In RFC 3986, they defined the rule:
path-empty = 0<pchar>
For simplicity, let's assume pchar
is defined:
pchar = 'a' / 'b' / 'c'
What does path-empty
match and how is it matched?
I've read the Wikipedia page on ABNF. My guess is that matches the empty string (regex ^(?![\s\S])
). If that is the case, why even reference pchar
? Is there not a simpler way to match the empty string in ABNF syntax without referencing another rule?

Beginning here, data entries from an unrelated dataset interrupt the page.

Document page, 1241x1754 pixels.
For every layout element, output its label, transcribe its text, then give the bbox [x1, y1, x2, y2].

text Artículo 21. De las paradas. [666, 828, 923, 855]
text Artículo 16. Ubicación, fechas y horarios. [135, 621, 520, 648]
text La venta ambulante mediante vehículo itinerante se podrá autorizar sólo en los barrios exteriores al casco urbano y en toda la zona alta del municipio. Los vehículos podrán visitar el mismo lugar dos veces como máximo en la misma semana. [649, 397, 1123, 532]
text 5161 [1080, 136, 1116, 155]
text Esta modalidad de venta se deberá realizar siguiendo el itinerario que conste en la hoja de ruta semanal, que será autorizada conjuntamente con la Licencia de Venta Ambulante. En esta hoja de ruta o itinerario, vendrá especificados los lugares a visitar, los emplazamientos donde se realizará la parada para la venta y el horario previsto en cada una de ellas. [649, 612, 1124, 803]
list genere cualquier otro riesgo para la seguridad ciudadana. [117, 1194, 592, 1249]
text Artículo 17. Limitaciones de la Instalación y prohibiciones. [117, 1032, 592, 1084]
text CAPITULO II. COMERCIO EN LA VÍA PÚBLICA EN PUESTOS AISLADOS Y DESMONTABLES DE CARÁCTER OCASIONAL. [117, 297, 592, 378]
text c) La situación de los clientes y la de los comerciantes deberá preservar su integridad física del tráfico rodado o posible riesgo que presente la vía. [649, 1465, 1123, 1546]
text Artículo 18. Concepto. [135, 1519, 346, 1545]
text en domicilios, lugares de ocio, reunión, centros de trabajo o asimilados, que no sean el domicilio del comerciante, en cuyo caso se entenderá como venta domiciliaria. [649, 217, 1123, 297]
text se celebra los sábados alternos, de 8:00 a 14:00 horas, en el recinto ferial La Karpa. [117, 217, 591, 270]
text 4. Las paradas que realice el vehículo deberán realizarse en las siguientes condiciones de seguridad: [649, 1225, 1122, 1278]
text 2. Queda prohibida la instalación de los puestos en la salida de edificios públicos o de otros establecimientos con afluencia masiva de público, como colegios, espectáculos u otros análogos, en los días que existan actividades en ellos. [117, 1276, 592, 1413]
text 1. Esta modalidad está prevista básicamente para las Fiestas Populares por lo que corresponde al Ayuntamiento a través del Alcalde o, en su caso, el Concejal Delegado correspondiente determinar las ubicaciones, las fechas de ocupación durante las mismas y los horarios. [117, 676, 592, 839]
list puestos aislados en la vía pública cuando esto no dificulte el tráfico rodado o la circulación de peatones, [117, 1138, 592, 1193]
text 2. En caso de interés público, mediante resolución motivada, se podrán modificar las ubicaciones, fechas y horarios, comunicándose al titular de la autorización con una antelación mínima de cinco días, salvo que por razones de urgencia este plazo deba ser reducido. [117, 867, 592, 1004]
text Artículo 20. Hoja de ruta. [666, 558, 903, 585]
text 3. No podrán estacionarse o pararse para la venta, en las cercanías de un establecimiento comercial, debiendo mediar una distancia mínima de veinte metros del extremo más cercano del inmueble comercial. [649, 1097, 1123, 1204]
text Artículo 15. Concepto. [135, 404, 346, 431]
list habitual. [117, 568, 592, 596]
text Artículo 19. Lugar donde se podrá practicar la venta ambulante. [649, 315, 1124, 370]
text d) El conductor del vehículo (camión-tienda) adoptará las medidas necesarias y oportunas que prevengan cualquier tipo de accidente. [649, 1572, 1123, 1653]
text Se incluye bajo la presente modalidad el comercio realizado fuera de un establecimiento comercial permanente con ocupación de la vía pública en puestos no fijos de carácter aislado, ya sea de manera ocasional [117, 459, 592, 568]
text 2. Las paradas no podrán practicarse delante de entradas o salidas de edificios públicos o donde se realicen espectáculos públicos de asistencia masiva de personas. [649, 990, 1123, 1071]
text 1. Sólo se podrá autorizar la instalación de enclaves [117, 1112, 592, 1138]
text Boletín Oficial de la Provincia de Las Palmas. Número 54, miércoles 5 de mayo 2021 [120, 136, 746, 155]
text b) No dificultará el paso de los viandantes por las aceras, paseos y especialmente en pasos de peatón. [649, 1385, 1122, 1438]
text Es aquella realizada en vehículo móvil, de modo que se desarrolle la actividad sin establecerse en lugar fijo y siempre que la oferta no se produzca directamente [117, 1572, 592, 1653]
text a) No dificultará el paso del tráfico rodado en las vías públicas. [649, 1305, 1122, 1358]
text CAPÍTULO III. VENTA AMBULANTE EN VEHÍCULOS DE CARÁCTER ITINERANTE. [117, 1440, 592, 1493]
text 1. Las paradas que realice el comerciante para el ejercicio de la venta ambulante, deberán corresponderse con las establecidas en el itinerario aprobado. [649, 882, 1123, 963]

How could this be translated to ANTLR4?
CodePudding user response:
Yes, you are correct. path-empty
derives the empty string.
In ABNF, the right-hand side of a rule must contain an element
, which will be anything other than spaces, newlines, and comments. See rfc5234, page 10. Given this syntax, there are several ways to define the empty string. path-empty = 0<pchar>
is one way. It means "exactly zero of <pchar>
". But, path-empty = ""
and path-empty = 0pchar
would also work. ABNF does not define whether one is preferred over the other.
Note, the rfc3986 spec uses a prose-val
, i.e., <pchar>
instead of the "rulename" pchar
(or even ""
, 0pchar
, or just <empty string>
). It's unclear why, but it has the same effect--path-empty
derives the empty string. But, <pchar>
is not the same as pchar
. A prose value is a "last resort" way to add a non-formal description of the rule.
In Antlr4, the rule would just be path_empty : ;
. Note, Antlr has a different naming convention that defines a strict boundary between lexer and parser. ABNF does not have this distinction. In fact, this grammar could be converted to a single Antlr lexer grammar, an exercise in understanding the power of Antlr lexers.